The afternoon wound on, interrupted only by
a couple of people who drove up to buy some sand worms. Ned told
Peeler and Cloudy more about what it had been like living in an
apartment in Washington, and how his parents had waited until his
school year had ended in June before making the move to Lynnhaven,
even though they had bought the house two months earlier.

"That's the old Farley place you live in
now," Peeler said.

'The Farley place?" Cloudy's eyebrows moved
up a notch. "That where he live?"

"What's the Farley place?" Ned asked.

"Where you live," Peeler said. "What's your
daddy do in Washington ?"

"He works for the Internal Revenue." Ned
realized that by answering he had let Peeler change the subject
again, but it wasn't any big deal: a conversation with Peeler and
Cloudy could go here and there, around and around, like a fishline
bird's nest.

"Eternal Revenue," Cloudy intoned.

"That's a good safe job," Peeler said
quickly. "Your folks from Washington, or somewhere else?"

"Buffalo, New York. We go there once or
twice a year to see my grandparents. Usually in the summer and at
Christmas, but we're not going this summer on account of we just
moved into the house."

"Buffalo," Cloudy said. "You been to
Buffalo. I ain't never been there and I'm old enough for a whole
army of you, Mr. Tadpole. What d'ya think about that?"

 

Long after Ned had left for home and the sky
had gathered into a darkening purple dusk, Cloudy kicked the dirt
with the toe of his shoe, like a nerved-up horse.

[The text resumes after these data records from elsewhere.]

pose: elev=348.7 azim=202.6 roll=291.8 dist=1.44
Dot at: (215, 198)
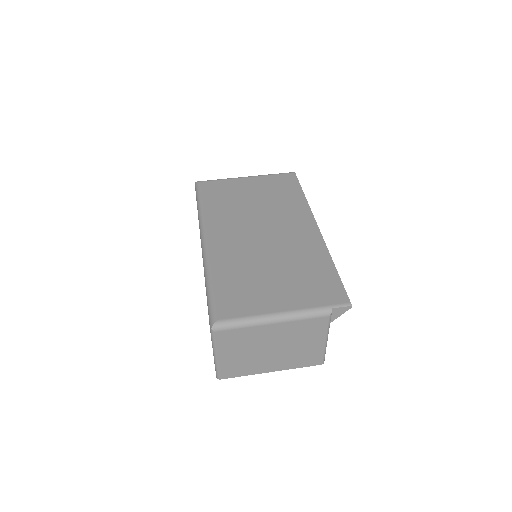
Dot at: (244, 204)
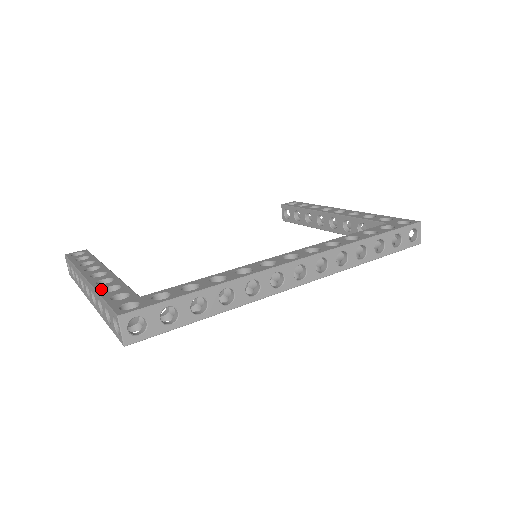
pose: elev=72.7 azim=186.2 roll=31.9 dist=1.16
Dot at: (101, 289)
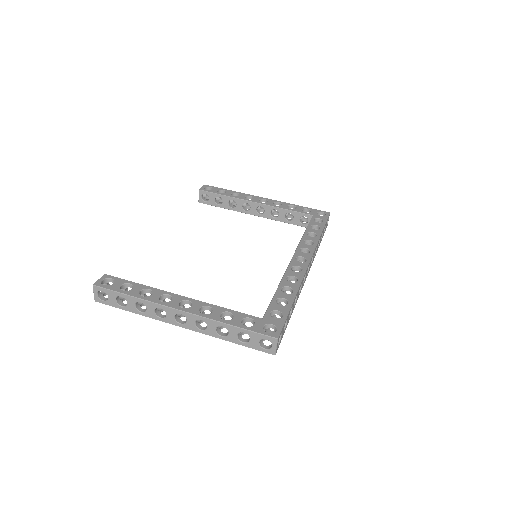
Dot at: (220, 319)
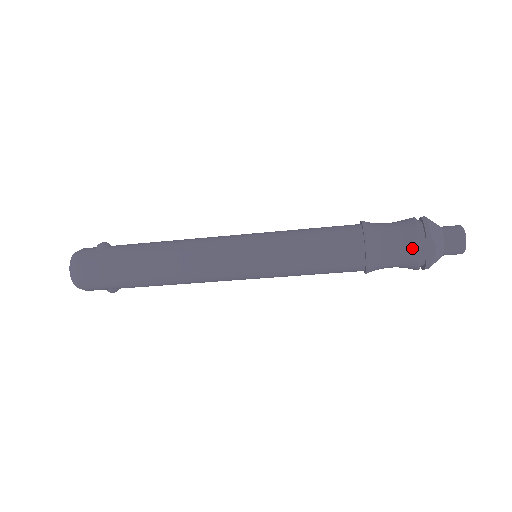
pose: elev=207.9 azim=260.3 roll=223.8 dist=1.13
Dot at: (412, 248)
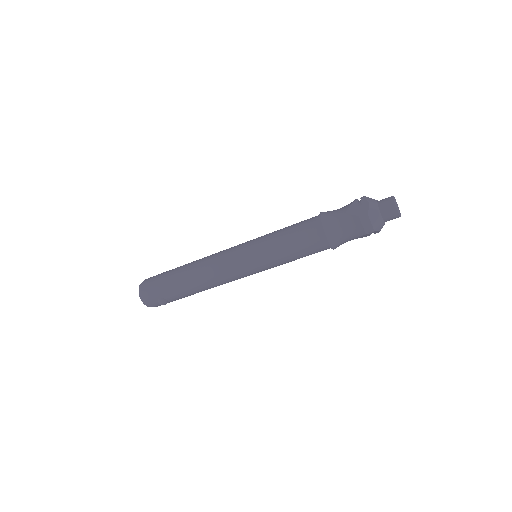
Dot at: (352, 208)
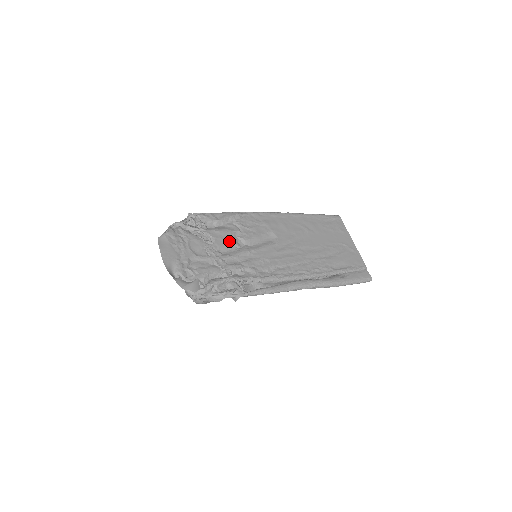
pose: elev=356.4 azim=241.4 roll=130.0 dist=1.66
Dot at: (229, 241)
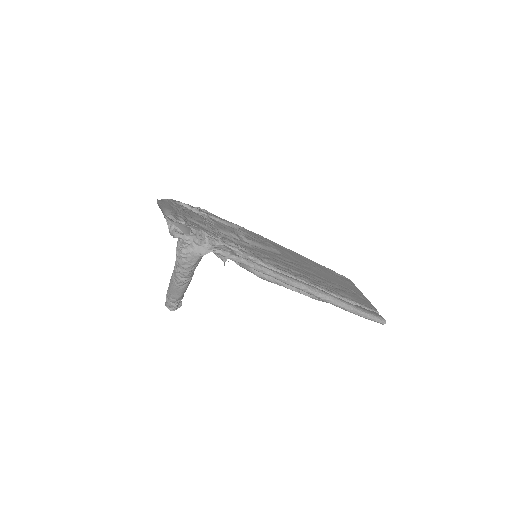
Dot at: (230, 231)
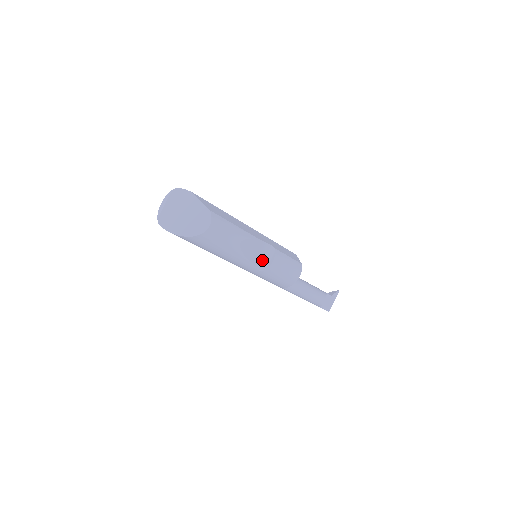
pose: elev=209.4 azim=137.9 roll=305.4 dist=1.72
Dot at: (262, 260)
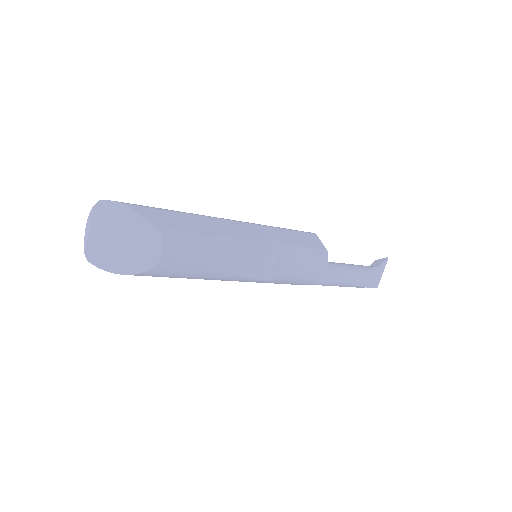
Dot at: (264, 265)
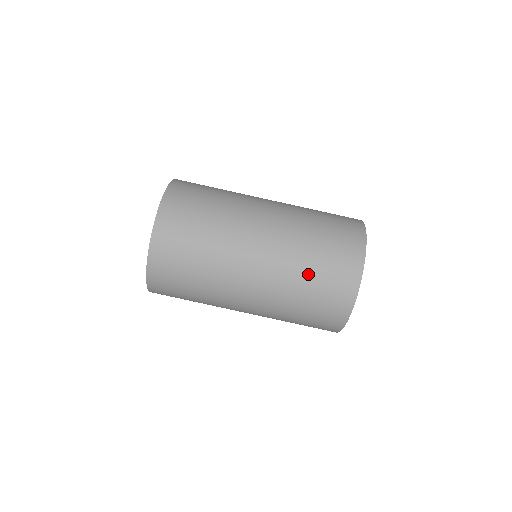
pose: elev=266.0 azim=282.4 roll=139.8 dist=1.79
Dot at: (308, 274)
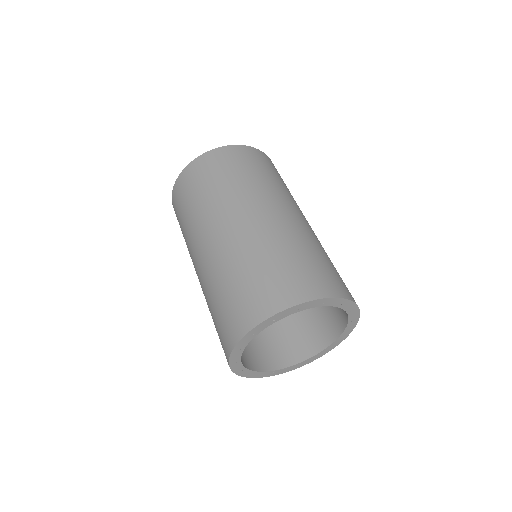
Dot at: (306, 251)
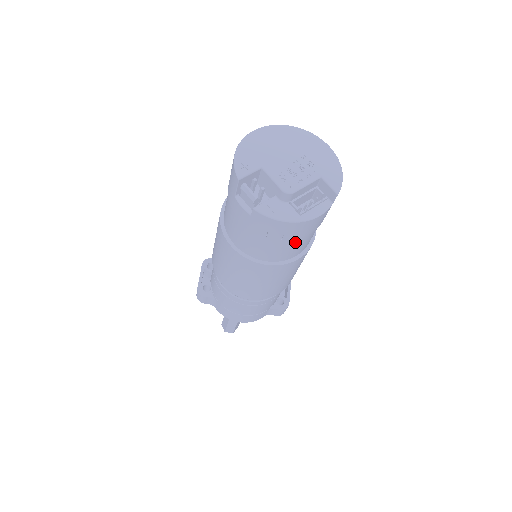
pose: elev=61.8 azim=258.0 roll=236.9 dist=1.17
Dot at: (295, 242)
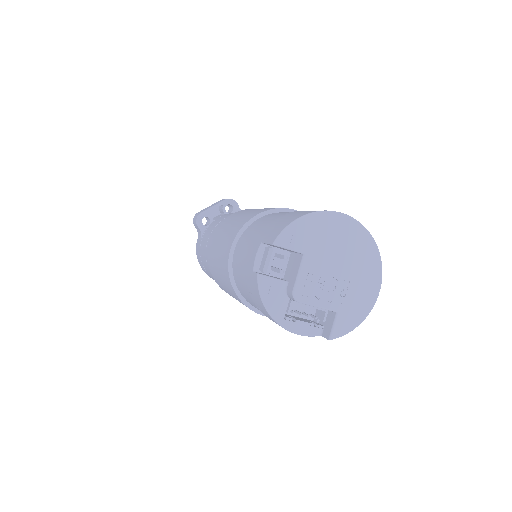
Dot at: occluded
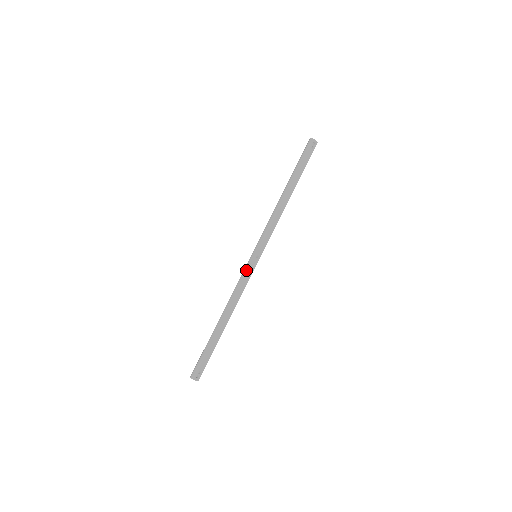
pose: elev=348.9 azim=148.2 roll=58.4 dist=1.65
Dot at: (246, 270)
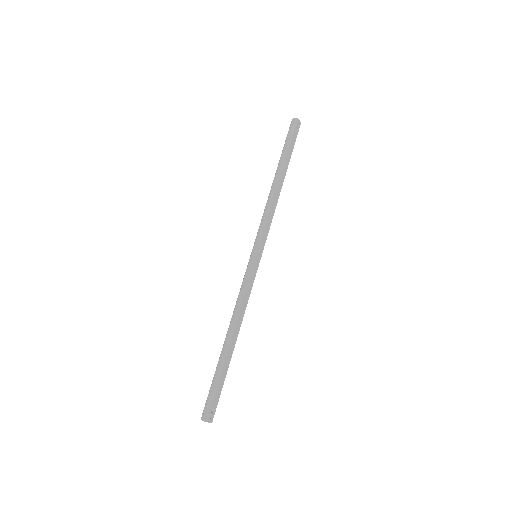
Dot at: (249, 274)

"I got to go to town now."

"See you," Peeler said.

"That boy, he very nice."

"He surely is."

"He live on the Farley land?"

"That's right."

"You know—"

"Bullshit," Peeler cut him off.

"I know, I know."

"Besides, there ain't a Christ-thing you can
do about it anyway."

 

 

* * *

 

 

3. Parents

 

Michael Covington handed his wife a glass of
sherry and turned to pour a double bourbon with a splash of spring
water for himself. He tested it, approved, and sat down in his
sturdy leather armchair.

"We wanted a place that had been
overlooked," he said. "A nice, quiet, small, older town. And that's
what we found."

Linda nodded. "I know." She hadn't touched
her sherry yet, but held the glass stiffly in one hand.

"You don't have to go far down the road in
either direction to find the kind of new suburban developments that
are exactly what we didn't want."

"I know, and I do like Lynnhaven," Linda
said. "It's kind of run-down and over-the-hill, and that's what
helps make it charming in a way."

"So?" Michael picked up one of his pipes and
idly toyed with it. He hadn't smoked indoors at home in years, but
he still carried at least one pipe with him at all times.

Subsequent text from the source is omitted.